Exercise material
————
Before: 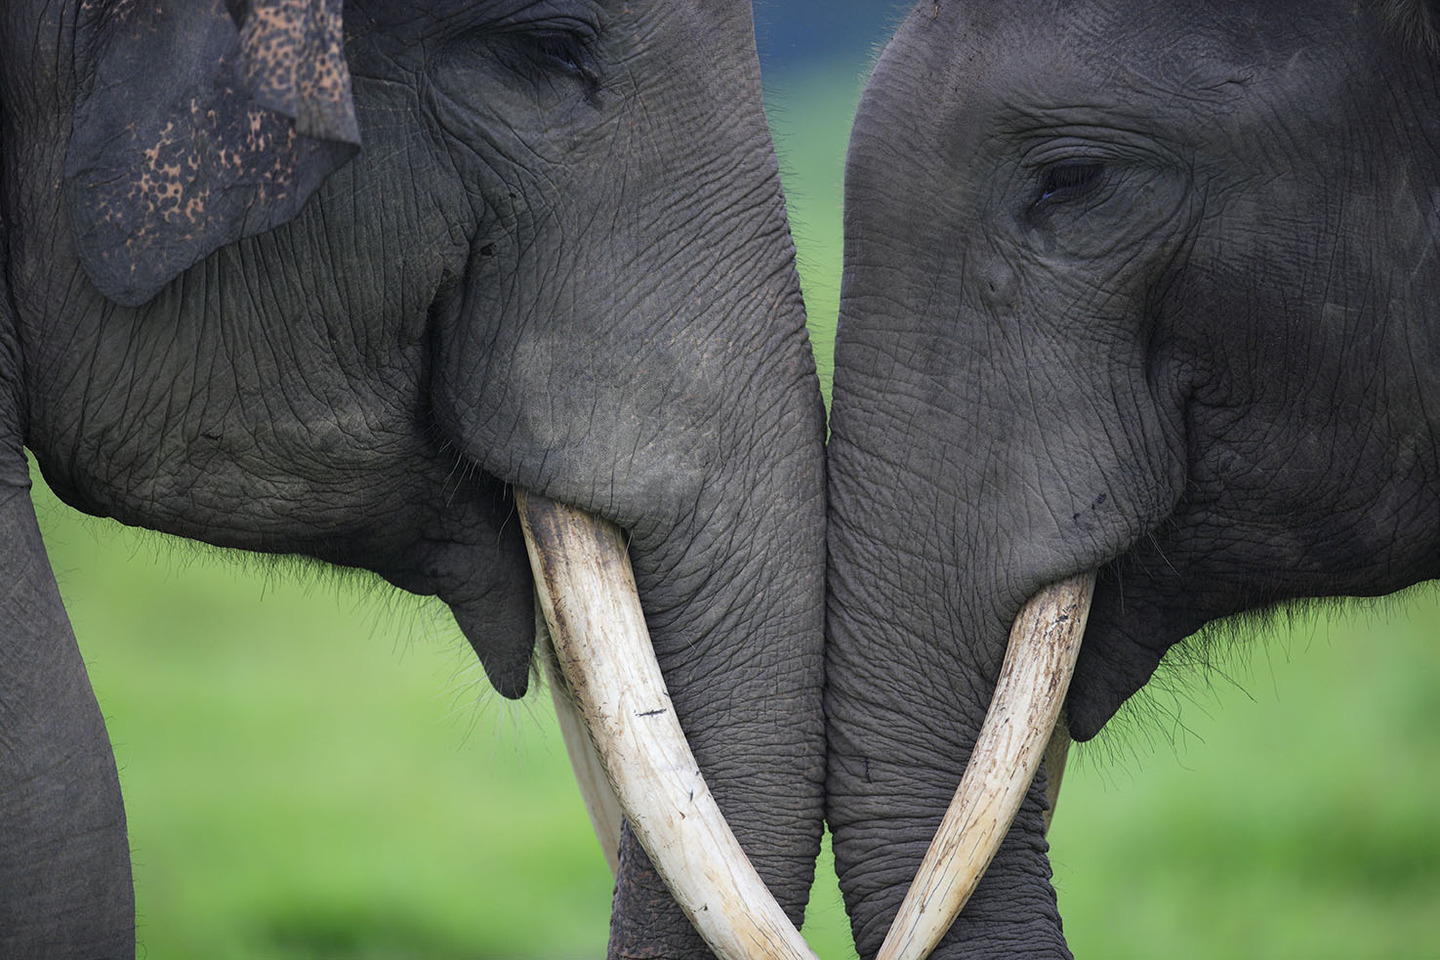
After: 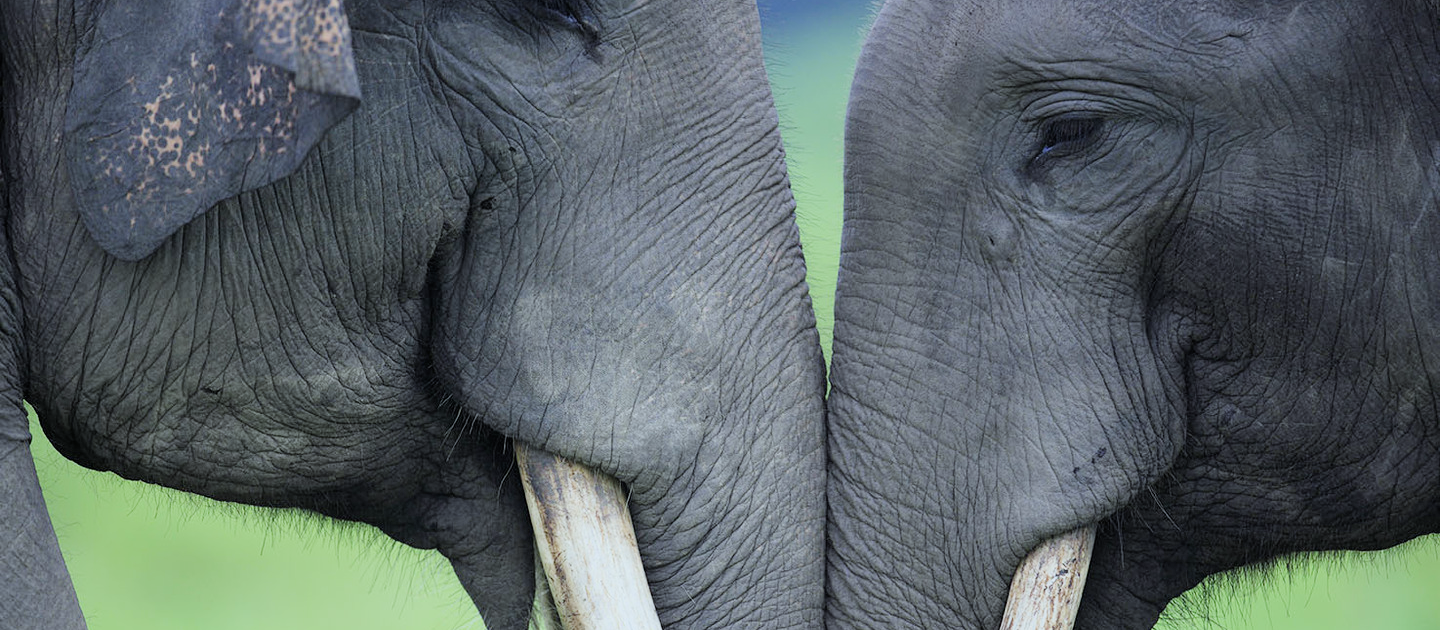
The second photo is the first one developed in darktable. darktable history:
crop and rotate: top 4.848%, bottom 29.503%
white balance: red 0.925, blue 1.046
filmic rgb: black relative exposure -7.65 EV, white relative exposure 4.56 EV, hardness 3.61
exposure: exposure 0.921 EV, compensate highlight preservation false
————
What the exercise asks
Output everything from the first of the lines above down to and including the line containing "filmic rgb: black" as a Markdown table with the columns No. and Text, numbering each non-blank line in order and skipping blank ones. Leave the pictures out of the answer.

Output
| No. | Text |
|---|---|
| 1 | Before:  |
| 2 | After:  |
| 3 | The second photo is the first one developed in darktable. darktable history: |
| 4 | crop and rotate: top 4.848%, bottom 29.503% |
| 5 | white balance: red 0.925, blue 1.046 |
| 6 | filmic rgb: black relative exposure -7.65 EV, white relative exposure 4.56 EV, hardness 3.61 |